CU Members in 3 States Approve the New Year’s First Mergers

The special meetings occurred on Jan. 4 in Pennsylvania, Minnesota and Colorado.

Credit/AdobeStock

The New Year’s first mergers have been approved by their members in Pennsylvania, Minnesota and Colorado.

On Jan. 4, members of the $59.4 million Parkview Community Federal Credit Union in McKeesport, Pa., approved its consolidation with the $1.8 billion Clearview Federal Credit Union in Moon Township, Pa., PCFCU President/CEO Gina M. Tatkus said.

“A crucial reason for our merger is due to a forced core data processing conversion and lack of employees to manage the process,” PCFCU said in its merger documents. “It has become increasingly difficult to offer the products and services our membership needs and has come to expect due to the current state of the industry and not being able to replace retiring or departing employees. Partnering with a large, successful organization like Clearview will increase resources to deliver more value to PCFCU members along with the same personalized service we have always provided.”

Clearview’s 380 employees manage 20 locations and serve nearly 120,000 members.

Although PCFCU’s 14 employees will continue to work at Clearview, Tatkus has decided not to continue her employment. According to her executive employment agreement, Tatkus is entitled to a severance payment of $366,658, PCFCU’s merger documents showed.

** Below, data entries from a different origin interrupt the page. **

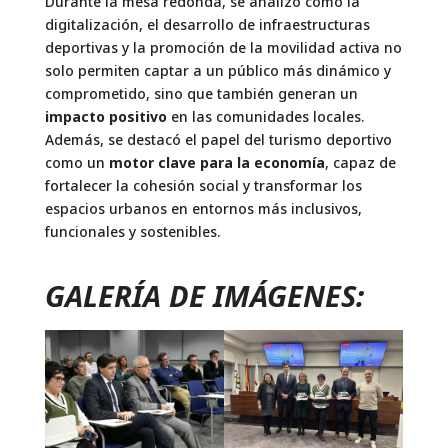
Durante la mesa redonda, se analizó cómo la
digitalización, el desarrollo de infraestructuras
deportivas y la promoción de la movilidad activa no
solo permiten captar a un público más dinámico y
comprometido, sino que también generan un
impacto positivo
en las comunidades locales.
Además, se destacó el papel del turismo deportivo
como un
motor clave para la economía
, capaz de
fortalecer la cohesión social y transformar los
espacios urbanos en entornos más inclusivos,
funcionales y sostenibles.
GALERÍA DE IMÁGENES:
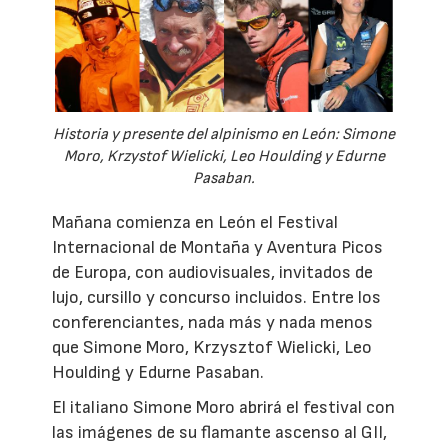
Historia y presente del alpinismo en León: Simone
Moro, Krzystof Wielicki, Leo Houlding y Edurne
Pasaban.
Mañana comienza en León el Festival
Internacional de Montaña y Aventura Picos
de Europa, con audiovisuales, invitados de
lujo, cursillo y concurso incluidos. Entre los
conferenciantes, nada más y nada menos
que Simone Moro, Krzysztof Wielicki, Leo
Houlding y Edurne Pasaban.
El italiano Simone Moro abrirá el festival con
las imágenes de su flamante ascenso al GII,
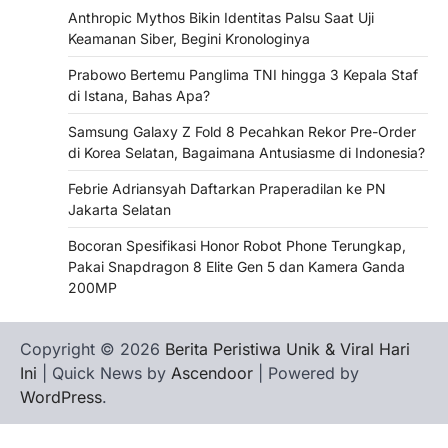
Anthropic Mythos Bikin Identitas Palsu Saat Uji
Keamanan Siber, Begini Kronologinya
Prabowo Bertemu Panglima TNI hingga 3 Kepala Staf
di Istana, Bahas Apa?
Samsung Galaxy Z Fold 8 Pecahkan Rekor Pre-Order
di Korea Selatan, Bagaimana Antusiasme di Indonesia?
Febrie Adriansyah Daftarkan Praperadilan ke PN
Jakarta Selatan
Bocoran Spesifikasi Honor Robot Phone Terungkap,
Pakai Snapdragon 8 Elite Gen 5 dan Kamera Ganda
200MP
Copyright © 2026
Berita Peristiwa Unik & Viral Hari
Ini
| Quick News by
Ascendoor
| Powered by
WordPress
.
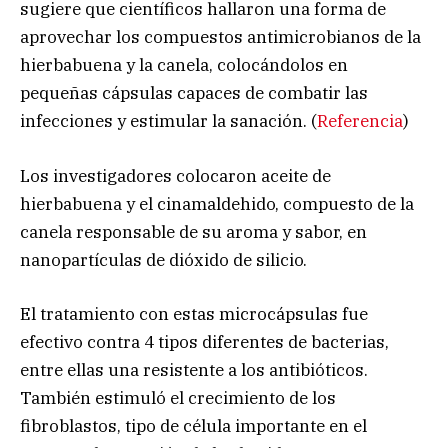
sugiere que científicos hallaron una forma de
aprovechar los compuestos antimicrobianos de la
hierbabuena y la canela, colocándolos en
pequeñas cápsulas capaces de combatir las
infecciones y estimular la sanación. (
Referencia
)
Los investigadores colocaron aceite de
hierbabuena y el cinamaldehido, compuesto de la
canela responsable de su aroma y sabor, en
nanopartículas de dióxido de silicio.
El tratamiento con estas microcápsulas fue
efectivo contra 4 tipos diferentes de bacterias,
entre ellas una resistente a los antibióticos.
También estimuló el crecimiento de los
fibroblastos, tipo de célula importante en el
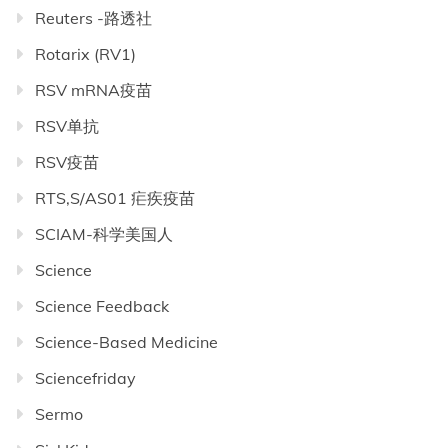
Reuters -路透社
Rotarix (RV1)
RSV mRNA疫苗
RSV单抗
RSV疫苗
RTS,S/AS01 疟疾疫苗
SCIAM-科学美国人
Science
Science Feedback
Science-Based Medicine
Sciencefriday
Sermo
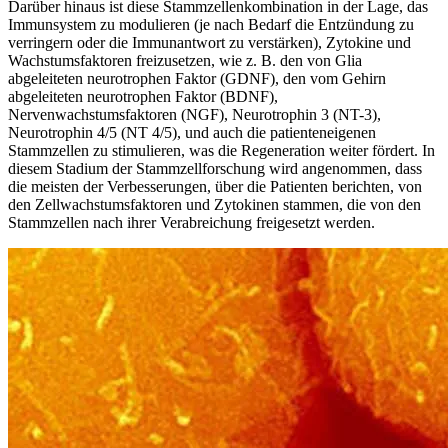
Darüber hinaus ist diese Stammzellenkombination in der Lage, das
Immunsystem zu modulieren (je nach Bedarf die Entzündung zu
verringern oder die Immunantwort zu verstärken), Zytokine und
Wachstumsfaktoren freizusetzen, wie z. B. den von Glia
abgeleiteten neurotrophen Faktor (GDNF), den vom Gehirn
abgeleiteten neurotrophen Faktor (BDNF),
Nervenwachstumsfaktoren (NGF), Neurotrophin 3 (NT-3),
Neurotrophin 4/5 (NT 4/5), und auch die patienteneigenen
Stammzellen zu stimulieren, was die Regeneration weiter fördert. In
diesem Stadium der Stammzellforschung wird angenommen, dass
die meisten der Verbesserungen, über die Patienten berichten, von
den Zellwachstumsfaktoren und Zytokinen stammen, die von den
Stammzellen nach ihrer Verabreichung freigesetzt werden.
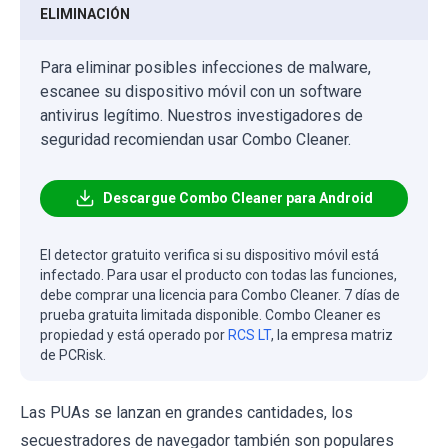
ELIMINACIÓN
Para eliminar posibles infecciones de malware,
escanee su dispositivo móvil con un software
antivirus legítimo. Nuestros investigadores de
seguridad recomiendan usar Combo Cleaner.
Descargue Combo Cleaner para Android
El detector gratuito verifica si su dispositivo móvil está
infectado. Para usar el producto con todas las funciones,
debe comprar una licencia para Combo Cleaner. 7 días de
prueba gratuita limitada disponible. Combo Cleaner es
propiedad y está operado por
RCS LT
, la empresa matriz
de PCRisk.
Las PUAs se lanzan en grandes cantidades, los
secuestradores de navegador también son populares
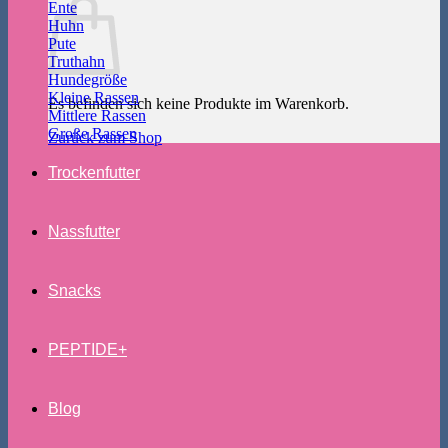
Ente
Huhn
Pute
Truthahn
Hundegröße
Kleine Rassen
Es befinden sich keine Produkte im Warenkorb.
Mittlere Rassen
Große Rassen
Zurück zum Shop
Trockenfutter
Nassfutter
Snacks
PEPTIDE+
Blog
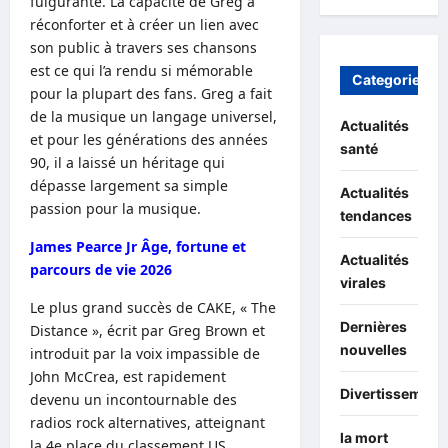
fulgurante. La capacité de Greg à
réconforter et à créer un lien avec
son public à travers ses chansons
est ce qui l’a rendu si mémorable
Categories
pour la plupart des fans. Greg a fait
de la musique un langage universel,
Actualités
et pour les générations des années
santé
90, il a laissé un héritage qui
dépasse largement sa simple
Actualités
passion pour la musique.
tendances
James Pearce Jr Âge, fortune et
Actualités
parcours de vie 2026
virales
Le plus grand succès de CAKE, « The
Dernières
Distance », écrit par Greg Brown et
nouvelles
introduit par la voix impassible de
John McCrea, est rapidement
Divertissement
devenu un incontournable des
radios rock alternatives, atteignant
la mort
la 4e place du classement US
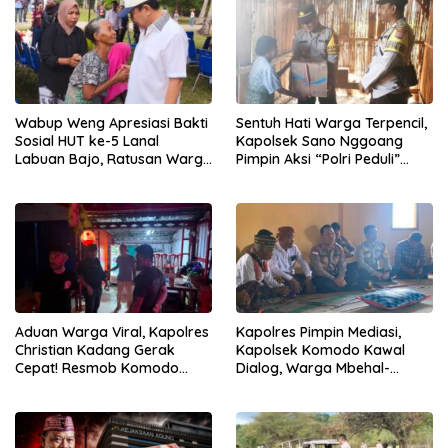
Wabup Weng Apresiasi Bakti
Sentuh Hati Warga Terpencil,
Sosial HUT ke-5 Lanal
Kapolsek Sano Nggoang
Labuan Bajo, Ratusan Warga
Pimpin Aksi “Polri Peduli”
Tanjung Boleng Nikmati
Door to Door
Pemeriksaan Kesehatan
Gratis
Aduan Warga Viral, Kapolres
Kapolres Pimpin Mediasi,
Christian Kadang Gerak
Kapolsek Komodo Kawal
Cepat! Resmob Komodo
Dialog, Warga Mbehal-
Sambangi Cafe Mabar
Rareng Sepakat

After the merger is finalized on July 1, PCFCU’s two branches will remain open.

Chartered in 1935, PCFCU served nearly 8,000 members.

Members of the $91.3 million Star Choice Credit Union in Bloomington, Minn., voted on Jan. 4 in favor of consolidating with the $292 million Sharepoint Credit Union, also based in Bloomington.

Current SharePoint President/CEO Phillip Kopischke will continue in his position and current Star Choice President CEO Scott Olson will become SharePoint’s EVP over integration and asset/liability management, Star Choice said in a statement on its website.

“Despite operating as a profitable credit union, Star Choice Credit Union has recognized the challenges of continuing as a standalone financial institution given the rising interest rate environment and its relatively low capital position,” Star Choice said in its merger documents. “Together, the merged credit unions will be able to provide a wider range of products and services to serve their members. Additionally, the merged credit unions will achieve economies of scale, which will permit it to better compete in the increasingly competitive financial services industry. Lastly, the two institutions share similar cultures and business structure, as both are true ‘natural person’ credit unions.”

Sharepoint’s 60 employees operate six locations and serve 21,287 members.

There are no merger-related financial arrangements for the credit union’s five most highly compensated employees, according to Star Choice’s merger documents.

Chartered in 1931, Star Choice’s 16 employees operated a branch and served more than 6,000 employees.

The consolidation is scheduled to close on March 4.

Members of the $4.5 million Otero County Teachers Federal Credit Union in La Junta, Colo., on Jan. 4 approved its merger with the $42.5 million Fellowship Credit Union in Lamar, Colo., OCTFCU President/CEO A. Diane Payne said.

The credit union said in its merger documents that the consolidation is in the best interest of its 854 members because they will have access to additional services, competitive loan and share products, and more branches.

OCTFCU’s two employees operate one branch. Fellowship runs four branches and serves more than 6,000 members.

There are no merger-related financial arrangements, according to OCTFCU’s merger documents.

OCTFCU was chartered in 1956.

In addition to these three mergers, 21 proposed consolidations will be considered by members at their special meetings scheduled for the rest of January, February and through mid-March, as of Jan. 9, according to the NCUA.